SÖZCÜ-İMAMOĞLU GERİLİMİ
Bildirici, Sözcü gazetesi ile İstanbul Büyükşehir Belediye Lideri Ekrem İmamoğlu ortasında yaşanan tansiyonu ve ambargoyu da kıymetlendirdi. Bildirici, tansiyonun gazetede çıkan haberler nedeniyle gazetenin sahibi Burak Akbay’ın annesinin meskenine zabıta baskını yapılmasıyla başladığını hatırlattı. Bu baskından sonra Sözcü gazetesinde İmamoğlu haberlerine ambargo uygulandığını tabir eden Bildirici, iki tarafın da hallerinde haksız olduğunu söyledi.

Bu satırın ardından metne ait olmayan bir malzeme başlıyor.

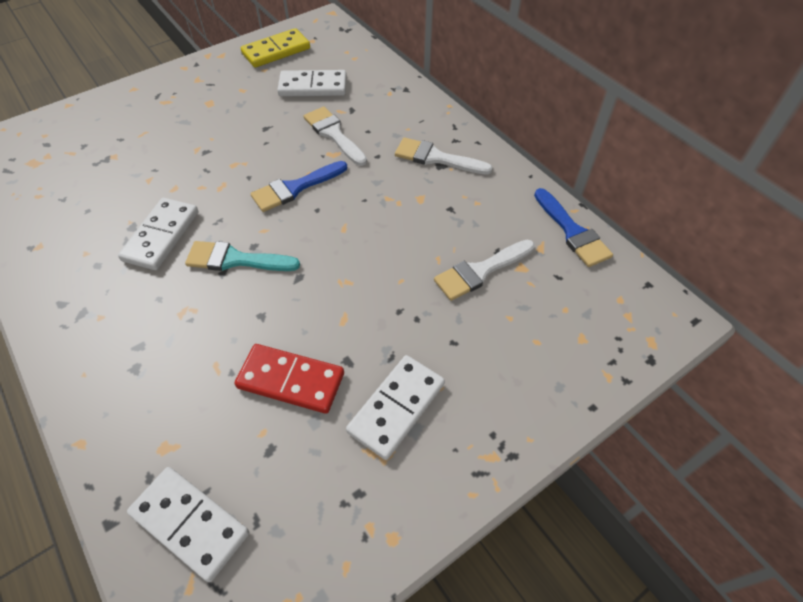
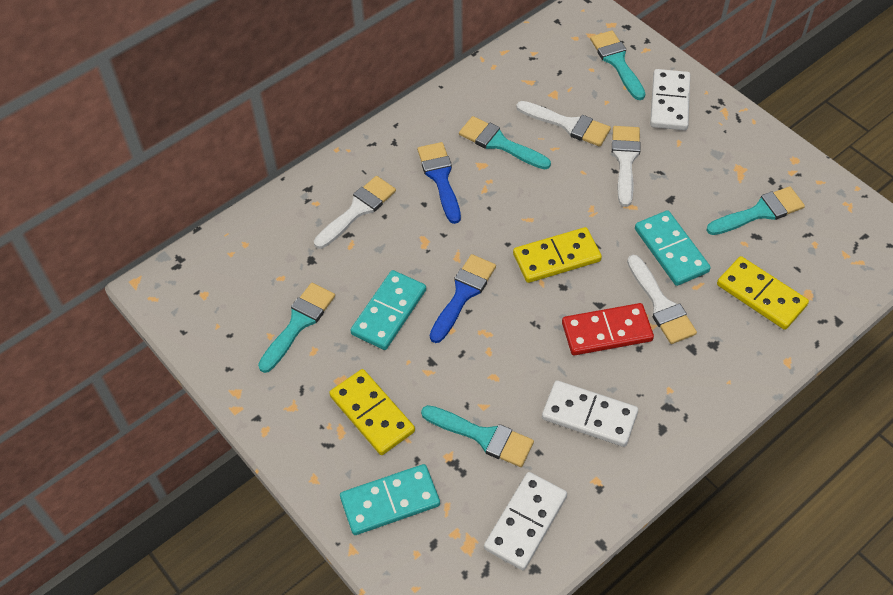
turquoise brush: 1 -> 5
turquoise domino: 0 -> 3
white brush: 3 -> 4
white domino: 4 -> 3
yellow domino: 1 -> 3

Gerilimin, medyada çıkan haberlerle belirginleşince gevşediğini söyleyen Bildirici, kendisine nazaran yapılması gerekeni şöyle anlattı:
“Ben de evvel İmamoğlu ve belediye zabıtalarının davranışının hakikat olmadığını belirteyim. Bir habere karşı verilecek reaksiyon, o gazetenin sahibinin annesinin konutuna zabıta göndermek olmamalıydı. Haberde yanlışlık varsa açıklama yapılıp, hakikat bilginin topluma ulaşması sağlanabilir; doğruysa da eleştirilen yanlış düzeltilir. Bunların yerine zabıta gönderip cezalandırmaya kalkmak; haksız ve hukuksuz bir davranış, basın özgürlüğüne de ters.
Sözcü’nün yapması gereken de yeniden gazeteciliğe başvurmak olmalıydı. İBB hakkındaki haberlerden sonra Burak Akbay’ın annesinin konutuna zabıta gönderildiği Sözcü’de haber yapılarak yanlış teşhir edilebilirdi. Sözcü’de bu mevzuda haber yayımlanmaması yanılgı.

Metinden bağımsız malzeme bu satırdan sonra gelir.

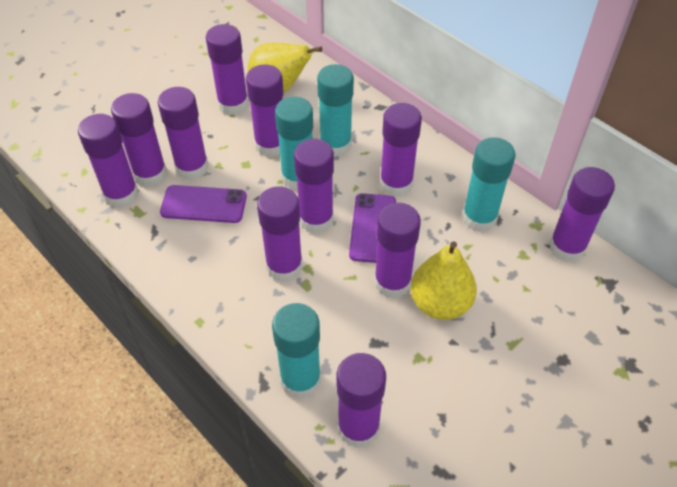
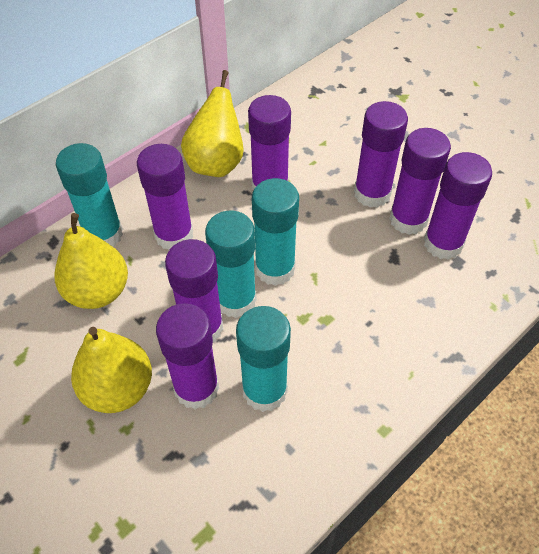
purple glue stick: 11 -> 7
purple phone: 2 -> 0
yellow pear: 2 -> 3

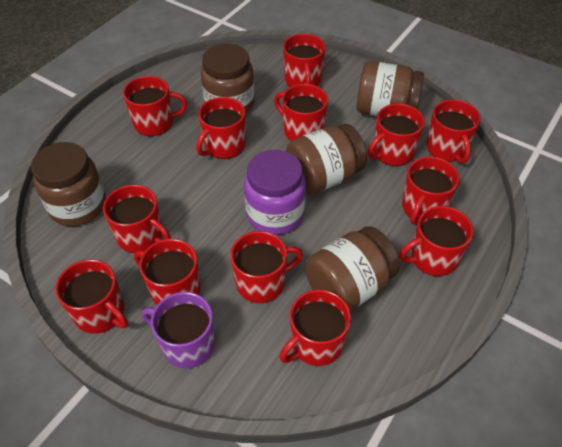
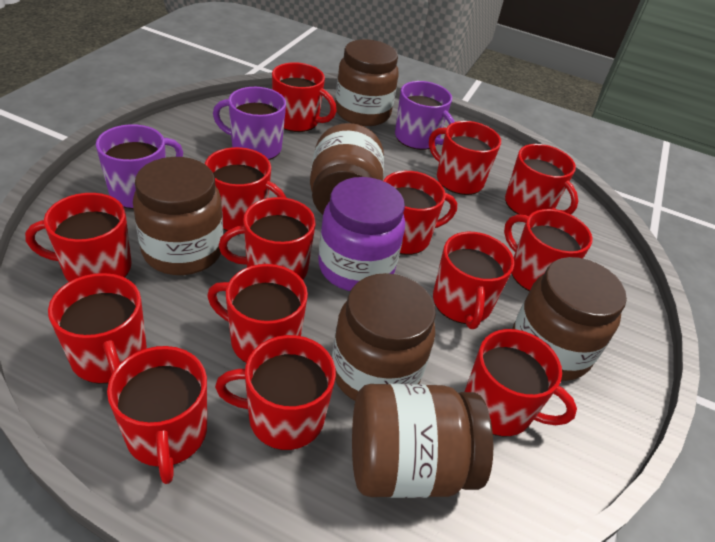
brown jar: 5 -> 6
purple mug: 1 -> 3
red mug: 13 -> 14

Asıl değerlisi, yayımlanacak haberlerde tek ölçüt “haber değeri” olmalıydı. “Haber değeri” kavramının yerini gazetenin işvereninin reaksiyonu ya da kurumun çıkarı almamalıydı. Habercilik İmamoğlu’nu cezalandırma aracı haline getirilmemeliydi.
Haberciliğin cezalandırma aracına dönüştürülmesi yalnızca İmamoğlu’nun değil tıpkı vakitte okurun da cezalandırılması sonucunu doğurdu. Zira İstanbul üzere bir büyük kentin belediye lideri olan İmamoğlu’nun açıklamalarını, icraatlarını öğrenmek Sözcü okurlarının hakkıydı.
Ayrıca İBB ile Sözcü ortasındaki bir uyuşmazlıkta işverenin yansısının ya da kurumsal çıkarın temel alınması, misal reaksiyonun diğer hususlarda da verilebileceği kuşkusunu doğurur. Bu da Sözcü’nün gazeteciliğini tartışmalı hale getirir, objektif habercilik algısına ziyan verir.”